A Value Guru Retires

Published in Investing on 29 October 2010

Value guru David Dreman takes it easy.

This weekend sees an important but largely overlooked event in the world of value investing -- the retirement of David Dreman as Chief Investment Officer of Dreman Value Management.

While he is not so well known this side of the Atlantic, Dreman has a dedicated following within the American value investment community, and his company now manages assets of $5bn.


Dreman is best described as a large-cap contrarian investor, which means he looks for strong companies whose shares have been beaten down by fear or apathy.

In his quest for out-of-favour companies, Dreman emphasises four main ratios:

  • the P/E ratio;
  • price to book;
  • price to cash flow; and
  • dividend yield

By finding the cheapest shares on each of these measures, he tries to identify the companies whose profits, assets, cash flows and dividends are least appreciated by the market. 

According to the theory, our human propensity to over-react means that these unloved shares are excessively shunned by the market, and for that reason we can pick up their shares at bargain prices.

Efficient Markets

As a contrarian, Dreman is particularly critical of the efficient market hypothesis (EMH), and of its sibling, the capital asset pricing model (CAPM): "I make my living investing in market inefficiencies."

He recently said "it's time to delete the CAPM from business school textbooks", and went on to blame it, and the models it spawned, for all the major crashes over the past 30 years. Its main academic flaw, he believes, is its assumption that liquidity will always be available, while he also criticises it for ignoring investor behaviour.

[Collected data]
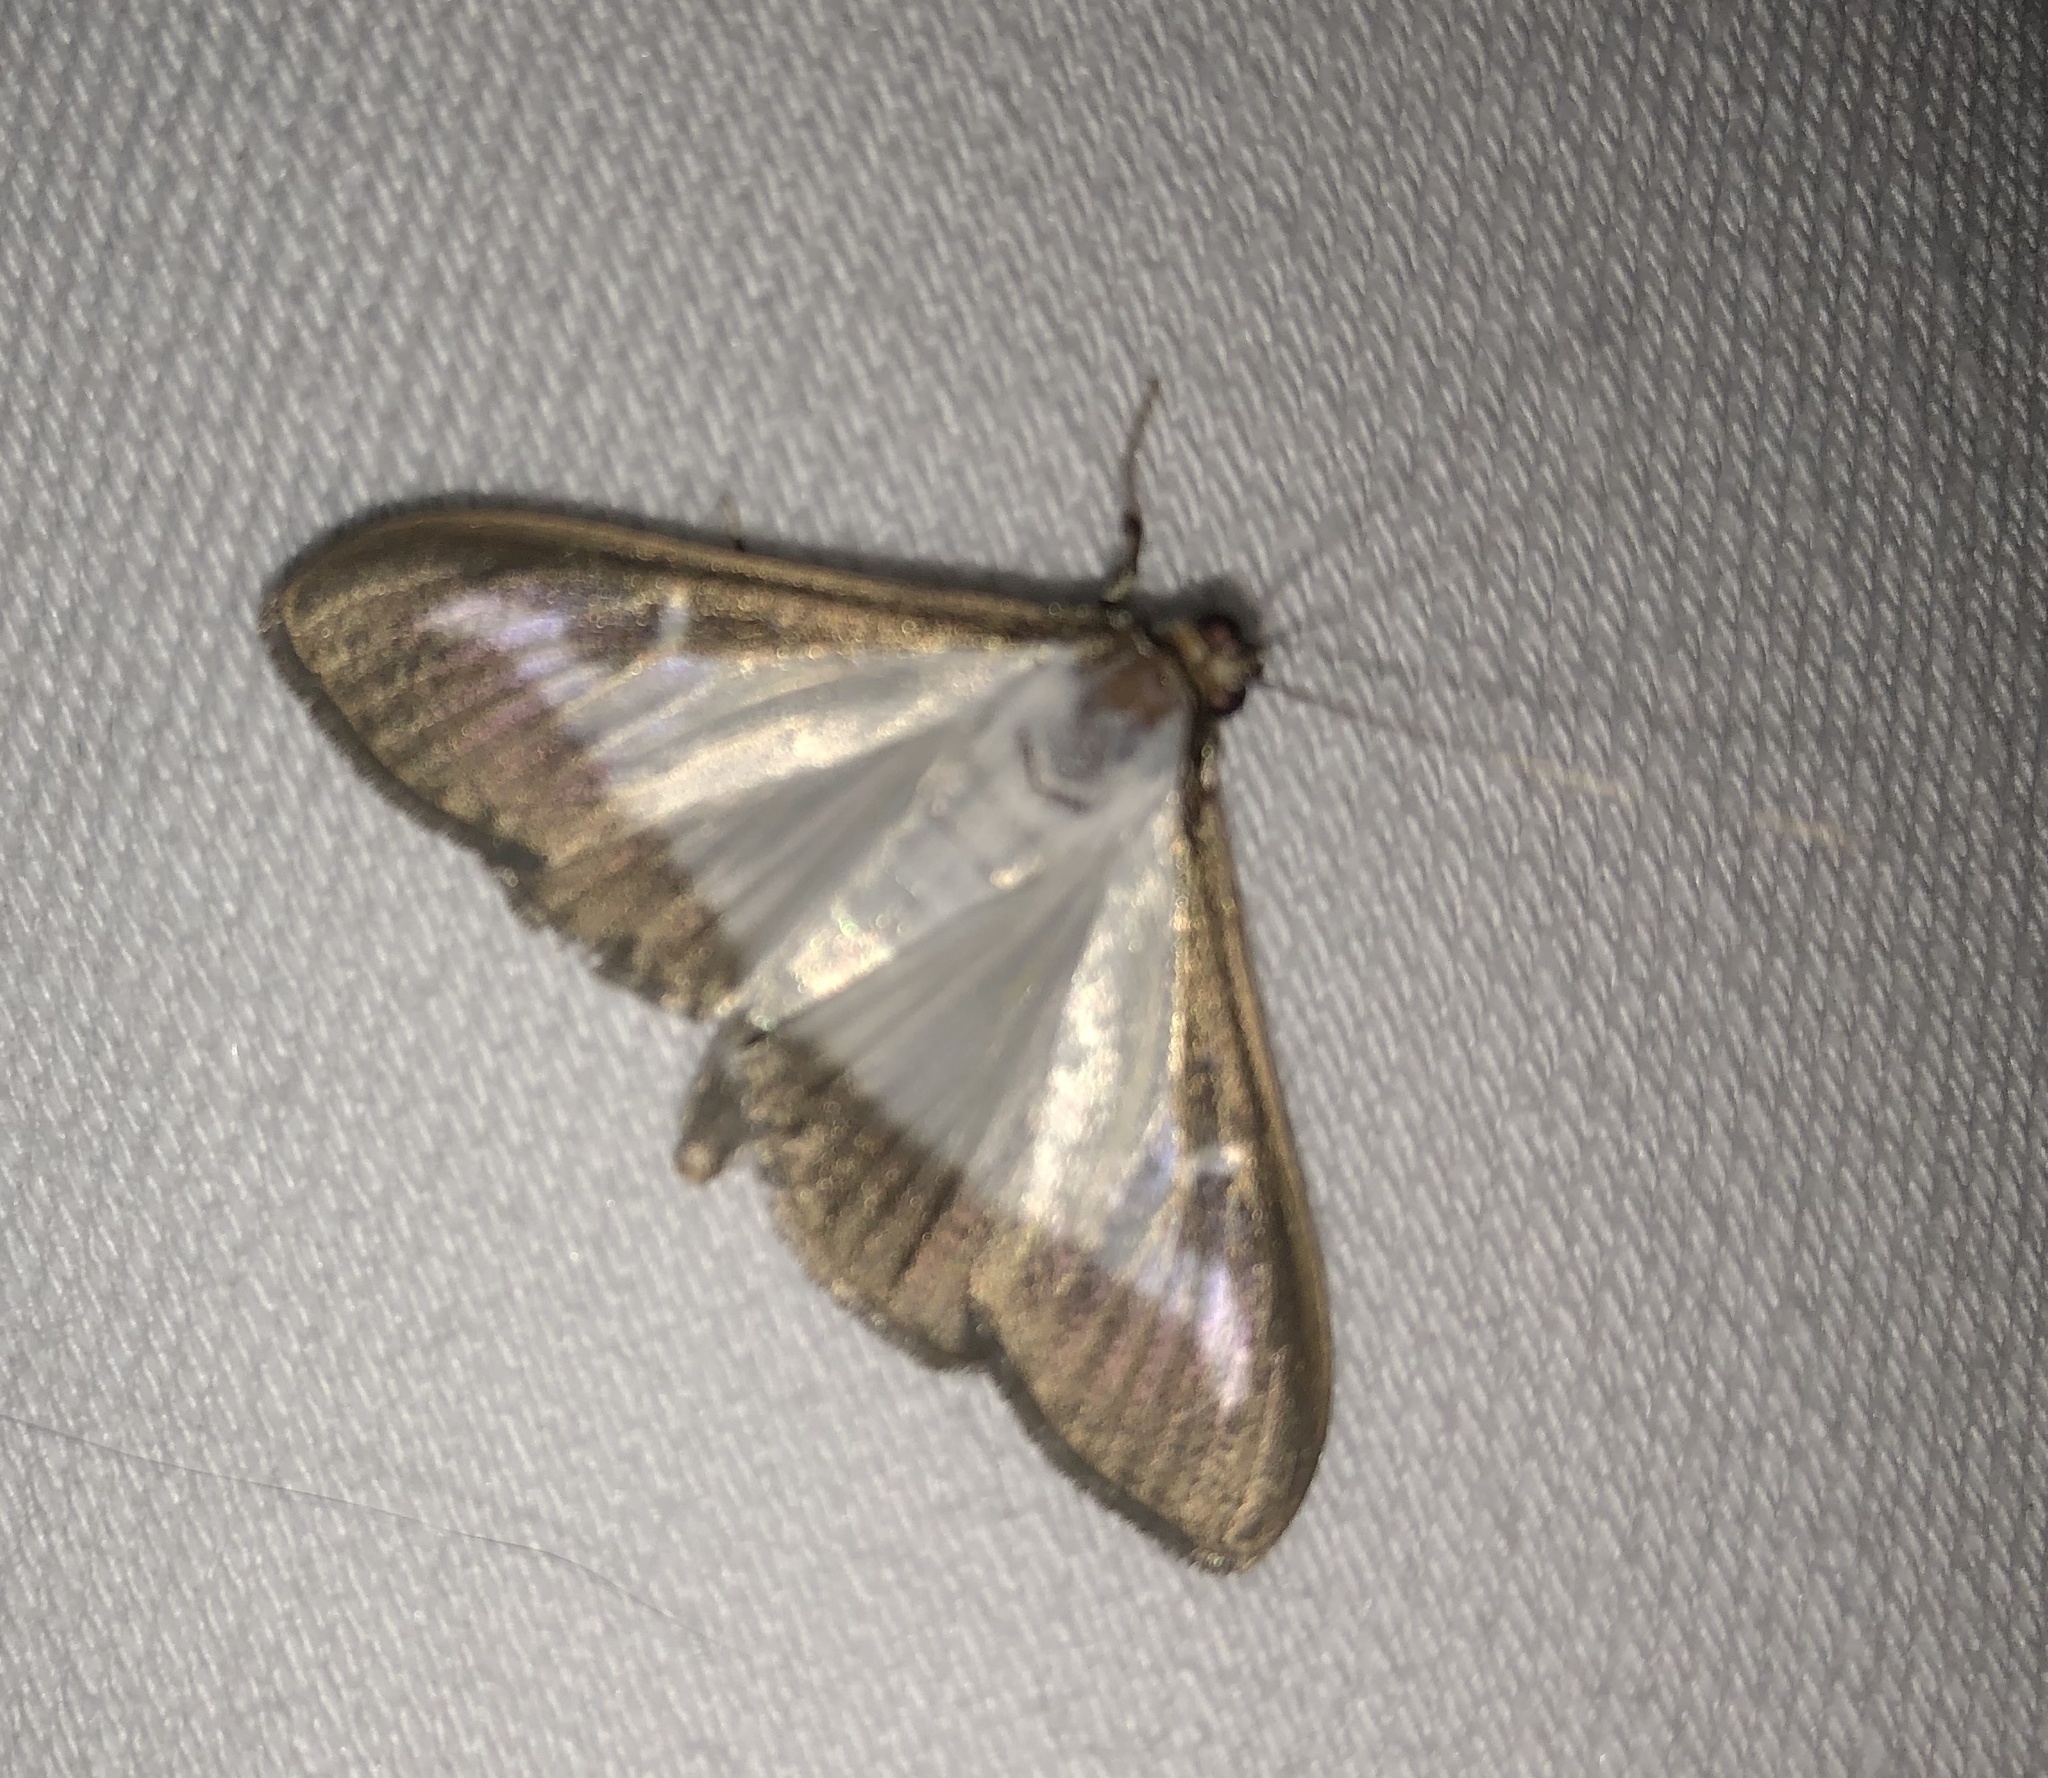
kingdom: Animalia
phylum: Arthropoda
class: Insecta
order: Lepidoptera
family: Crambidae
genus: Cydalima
* * *
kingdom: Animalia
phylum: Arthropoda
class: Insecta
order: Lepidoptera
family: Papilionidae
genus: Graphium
* * *
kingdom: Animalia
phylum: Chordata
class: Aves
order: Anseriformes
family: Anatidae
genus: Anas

Set tasks:
a. According to the article about David Dreman's retirement, what does he consider the main academic flaw of the capital asset pricing model?
b. Write the next part of the article about David Dreman's retirement, following on from its final sentence.

Answers to the problems:
a. He believes its main academic flaw is its assumption that liquidity will always be available.

b.
"Psychology is probably the most important factor in the market, and the one least understood. There's constant over-reaction in the market", he explains, and it is this over-reaction, rather than any market 'efficiency', which results in opportunities to buy and sell.

In his books (see below), and as co-editor of The Journal of Behavioral Finance, Dreman has contributed to investors' appreciation of the role of psychology in the markets.

The crash

Psychology was not the sole cause of the current financial crisis, of course, and Dreman has examined its causes and effects in detail. 

Among the long lost of culprits were the Clinton administration for pressurizing Fannie, Freddie and the banks to issue more loans to lower-income families, and for repealing the Glass-Steagall Act; Federal Reserve chiefs Greenspan and Bernanke for keep interest rates far too low; and financial institutions in general for ignoring risk.

"Congress and several administrations made serious policy errors, that make Herbert Hoover's economic advisers almost look like superstars next to Bernanke, Paulson, Geithner and Summers."

But we shouldn't ignore the fact that Dreman's funds did particularly badly during the crisis, as they were heavily exposed to the financial sector, which many incorrectly considered to have been deeply into value territory.

To help avoid similar crashes in future, Dreman advocates a back-to-basics approach: 

"The New Testament of investing is actually a return to the Old Testament. I'm talking about Ben Graham and David Dodd's Security Analysis, first published in 1934. They warned investors to stay away from excess leverage, illiquidity and other risks that CAPM ignores."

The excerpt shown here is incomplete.